Tugas Singkat 1
Menurut kutipan halaman, di mana tanah kelahiran Yosef Freinademetz?
Tugas Singkat 2
Ubahlah "tanah misi" menjadi "daerah misi" dalam kutipan halaman, lalu salin bagian mulai "Yosfrei dikenal sebagai" sampai dengan dan termasuk "tanah misi, China.".
Tugas Singkat 3
Berdasarkan kutipan halaman, mengapa Yosfrei menjiwai dirinya dengan bahasa cinta di tanah misi? Jelaskan dalam satu sampai tiga kalimat.

Kutipan Halaman
Arief Tandang
(Mahasiswa IFTK Ledalero. Tinggal di Unit Yosef Freinademetz)
Katoliknews.com – Yosfrei, begitu para biarawan SVD (Societas Verbi Divini/Serikat Sabda Allah) sering menyebut (menyingkat) nama Yosef Freinademetz, seorang misionaris sulung dan ulung dalam Kongregasi Sabda Allah.
Yosfrei dikenal sebagai misionaris perdana dalam SVD. Ia meletakkan fondasi yang mengagumkan bagi karya misi Gereja di Asia Timur, khusunya China.
Ia meninggalkan tanah kelahirannya Oies, Tyrol Selatan, Italia Utara untuk menyatu sampai mati di tanah misi, China.
Di tanah misi–dengan kultur yang baru–Yosfrei pertama-tama menjiwai dirinya dengan satu bahasa universal, bahasa yang menerobos sekat-sekat partikular, bahasa tiada batas material, ialah bahasa cinta (language of love).
Bagi Yosfrei, bahasa cintalah yang paling dapat dimengerti oleh semua bahasa manusia dari berbagai kalangan dan latar belakang berbeda sekalipun.
Bahasa itu pula yang menjadi moto penggerak misi pelayanannya selama di tanah misi: ”Love is the only language that everyone understands”.
Mempersiapkan perjalanan misioner selama kurang lebih 30 tahun, Yosfrei mulai belajar bahasa Mandarin dan dialek Hakka–bahasa orang Hakka, suku Han yang tersebar di kawasan pegunungan Provinsi Guangdong, Fujian dan Guangxi di China–mengenakan pakaian China, dan mulai menulis katekismus dalam bahasa China.

Daftar Butir
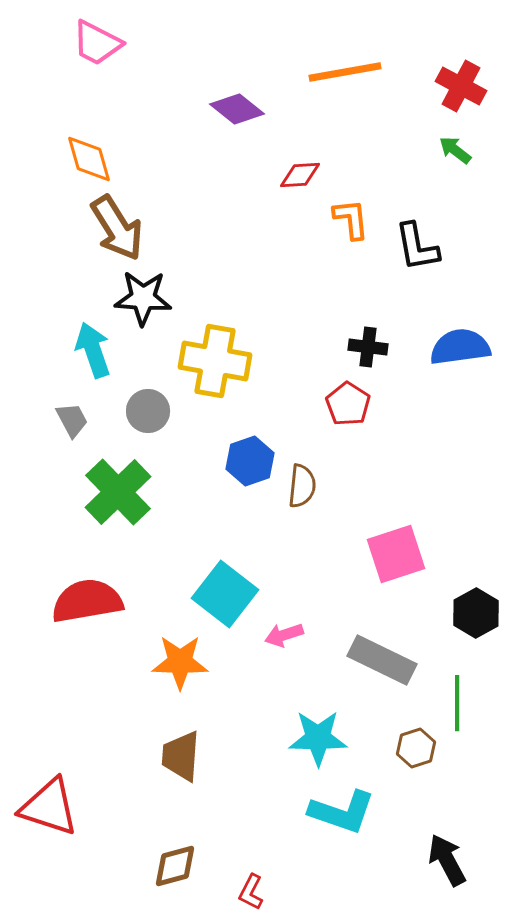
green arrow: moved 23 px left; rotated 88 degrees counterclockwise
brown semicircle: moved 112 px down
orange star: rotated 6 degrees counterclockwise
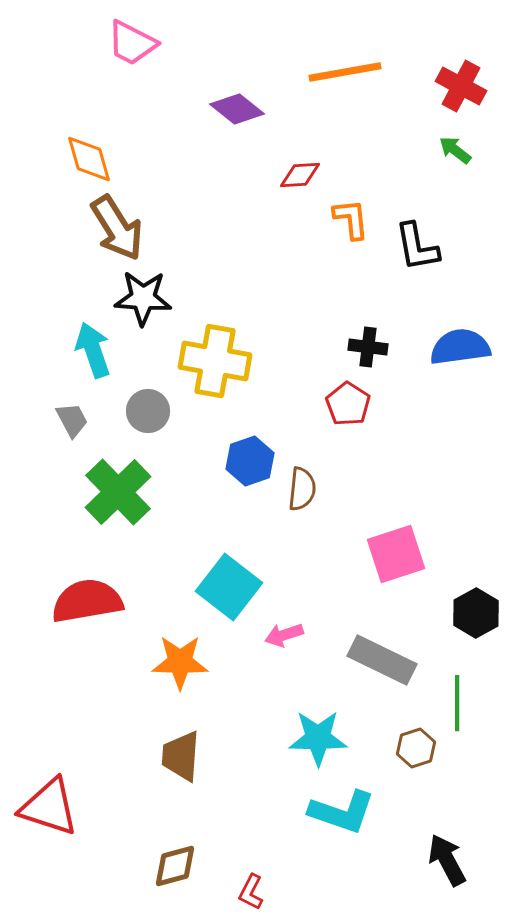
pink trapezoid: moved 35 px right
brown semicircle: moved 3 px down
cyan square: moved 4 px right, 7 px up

Hasil Latihan 1
Oies, Tyrol Selatan, Italia Utara.

Hasil Latihan 2
Yosfrei dikenal sebagai misionaris perdana dalam SVD. Ia meletakkan fondasi yang mengagumkan bagi karya misi Gereja di Asia Timur, khusunya China.
Ia meninggalkan tanah kelahirannya Oies, Tyrol Selatan, Italia Utara untuk menyatu sampai mati di daerah misi, China.

Hasil Latihan 3
Bagi Yosfrei, bahasa cinta adalah bahasa yang paling dapat dimengerti oleh semua manusia, bahkan yang berasal dari kalangan dan latar belakang berbeda. Bahasa itu bersifat universal, menerobos sekat-sekat partikular, dan tidak dibatasi hal material.